Le bonheur de l'alpinisme avec Erri de Luca, écrivain chamois

Venez goûter à la respiration des cimes, avec un alpiniste chevronné, génial écrivain de surcroît, en la personne d'Erri de Luca. 

Publié en 2009, traduit en français en 2011 par Danièle Valin chez Gallimard, ce très court roman, associé à la nouvelle « Visite à un arbre », propose un biais poétique puissant pour communiquer un amour peu commun de la montagne et de la nature qui s’y exprime, un respect des cimes et de leur douce violence intrinsèque, grâce à la rare écriture de l’alpiniste chevronné, minutieux et observateur, qu’est Erri de Luca, que ce soit sur les contreforts alpins italiens ou dans les lointains massifs exotiques qu’il fréquentait souvent jusqu’à ce que des soucis cardiaques l’en empêchent.

En haut, se massèrent des ailes noires de corneilles et des croassements. Planant dans les courants ascensionnels, elles regardèrent le duel ouvert comme un livre au-dessous d’elles. Le jeune mâle solitaire avança, tapa du sabot par terre et souffla sèchement. Le choc fut violent et bref. Les cornes de l’attaquant s’ouvrirent une brèche dans la défense et sa corne gauche accrocha le ventre de son adversaire.

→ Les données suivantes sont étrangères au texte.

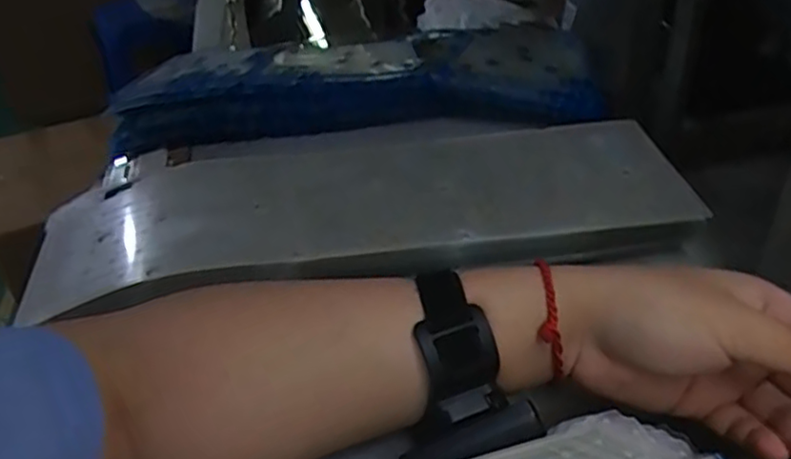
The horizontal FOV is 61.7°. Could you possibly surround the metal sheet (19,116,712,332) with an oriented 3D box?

Elle le déchira dans un craquement et plus haut les ailes craquèrent avec fracas. Les oiseaux acclamaient le vaincu qui leur était destiné. Le chamois éventré s’enfuit perdant ses viscères, pourchassé. Les ailes quittèrent le ciel pour descendre à terre les dévorer. La fuite du vaincu se brisa d’un coup, il buta et tomba sur le flanc.
Sur la corne ensanglantée du vainqueur se posèrent des papillons blancs. L’un d’eux y resta pour toujours, pour des générations de papillons, pétale battant au vent sur la tête du roi des chamois durant les saisons d’avril à novembre.

Un chamois, un chasseur solitaire, et la montagne, dans toute sa splendeur et toute sa rudesse : il n’en faut pas davantage à Erri de Luca pour former, en 60 pages, l’une des plus belles fables intemporelles que l’on puisse lire, où il est question, dans les anfractuosités de la roche et aux bords vertigineux des précipices, de communion, d’exil, de solitude – de respect et de lucidité, aussi.

Les sabots des chamois sont les quatre doigts d’un violoniste. Ils vont à l’aveuglette sans se tromper d’un millimètre. Ils giclent sur des à-pics, jongleurs en montée, acrobates en descente, ce sont des artistes de cirque pour le public des montagnes. Les sabots des chamois s’agrippent à l’air. Le cal en forme de coussinet sert de silencieux quand il veut, sinon l’ongle divisé en deux est une castagnette de flamenco. Les sabots des chamois sont quatre as dans la poche d’un tricheur. Avec eux, la pesanteur est une variante du thème, pas une loi.

 
 

Résonnant peut-être paradoxalement tant avec « Le vieil homme et la mer » d’Ernest Hemingway qu’avec les « Batailles dans la montagne » de Jean Giono, établissant certainement beaucoup plus qu’une complicité occasionnelle avec « Les neuf consciences du Malfini » de Patrick Chamoiseau, « Le poids du papillon », comme la subtilement méditative et néanmoins, au sens propre, fulgurante « Visite à un arbre », offre une poésie âpre et lumineuse, usant de la simplicité apparente comme d’une arme affûtée pour toucher nos consciences.

Il arpentait les montagnes avec un 300 Magnum et une balle de onze grammes. Il ne laissait pas l’animal blessé, il l’abattait d’un seul coup. Il savait arriver du côté du vent, il restait sans bouger pendant des heures dans le froid glacial, il montait, descendait, escaladait avec agilité.
Ce jour de novembre, il se leva les jambes lourdes, au réveil il sentait déjà  le poids d’une fin de journée. Ce fut le soleil qui le poussa à prendre son sac. Son arme était près de son lit depuis la veille, celui qui vit seul doit savoir se tenir prêt. Il sortit, le café tout fumant dans la tête.